:: Document excerpt

However, the inferences of those who study the effectiveness of interactive teams in organizations (e.g., Malhotra & Majchrzak, 2005) differ from the most common conclusions of those who have studied interactive groups in controlled experiments (e.g., Kerr & Murthy, 2004; Paulus, Putman, Dugosh, Dzindolet, & Coskun, 2011; Pinsonneault, Barki, Gallupe, & Hopper, 1999; Strobe & Diehl, 1994). Reports from both contextualized implementation and controlled studies contribute to our understanding of process and efficacy of interactive groups and teams as decision-making units. Reconciling these differences is consequently important to the continuing use of groups and teams as decision-making units. In the exposition to follow, inferences from both these sources is assessed to further a more comprehensive conceptual account and its testing and contribute to the design of effective decision-making groups and teams.
Information Exchange in Decision Making
The perspective of the exposition is one in which microprocessing in decision making of interactive groups and teams is conceptualized in terms of information exchange. The quality of a group or team decision will be considered in terms of the amount and type of information that is exchanged and its sequencing. While understanding microprocessing is fundamental in assessing interactive decision making, recognizing social processes in agent interaction within groups or teams increase the complexity of accomplishing this. Team members as individual agents clearly have internalized personal objectives. However, when agents become team members, they in some part assume the objectives of the team. At the least, this requires an integration of agent objectives with those of the aggregate.

::::
:: Data excerpt

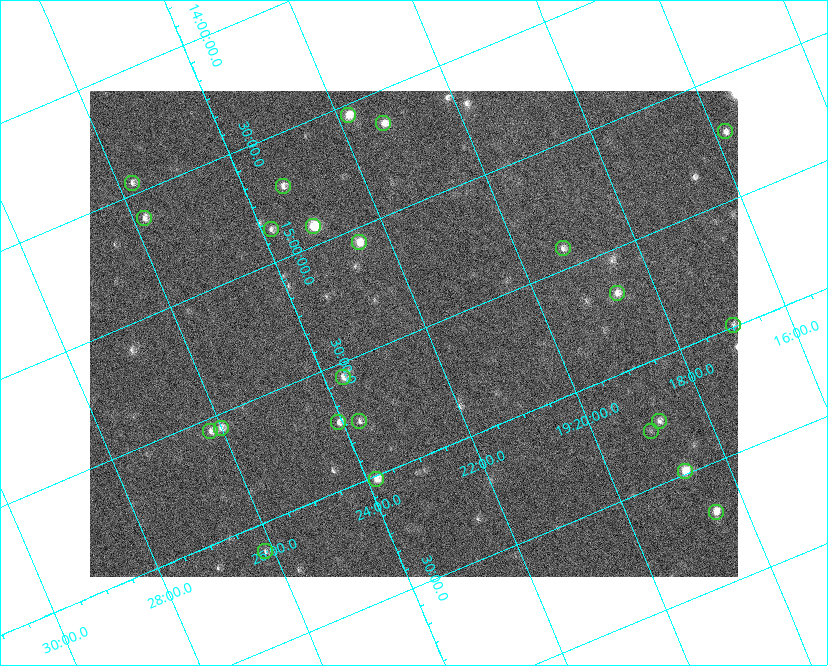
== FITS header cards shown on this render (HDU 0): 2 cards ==
NAXIS1  =                  648 / length of data axis 1
NAXIS2  =                  486 / length of data axis 2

::::

Work to complete →
(A) Using the passage on group decision making, decide whether each statement agrees with it: (i) the inferences of those who study interactive teams in organizations match the most common conclusions from controlled experiments; (ii) the quality of a group or team decision is considered in terms of the amount and type of information exchanged and its sequencing; (iii) agents who become team members take on the team's objectives entirely in place of their own. For each, answer yes or no and quote the deciding words.
(B) Reproduce everything in the passage on group decision making from "Information Exchange in" down to "of the aggregate.".
(C) In the passage on group decision making, microprocessing in the decision making of interactive groups and teams is conceptualized in terms of what?

Worked answers →
(A)
(i) No: "differ from the most common conclusions of those who have studied interactive groups in controlled experiments"
(ii) Yes: "The quality of a group or team decision will be considered in terms of the amount and type of information that is exchanged and its sequencing."
(iii) No: "they in some part assume the objectives of the team. At the least, this requires an integration of agent objectives with those of the aggregate."

(B)
Information Exchange in Decision Making
The perspective of the exposition is one in which microprocessing in decision making of interactive groups and teams is conceptualized in terms of information exchange. The quality of a group or team decision will be considered in terms of the amount and type of information that is exchanged and its sequencing. While understanding microprocessing is fundamental in assessing interactive decision making, recognizing social processes in agent interaction within groups or teams increase the complexity of accomplishing this. Team members as individual agents clearly have internalized personal objectives. However, when agents become team members, they in some part assume the objectives of the team. At the least, this requires an integration of agent objectives with those of the aggregate.

(C) Information exchange.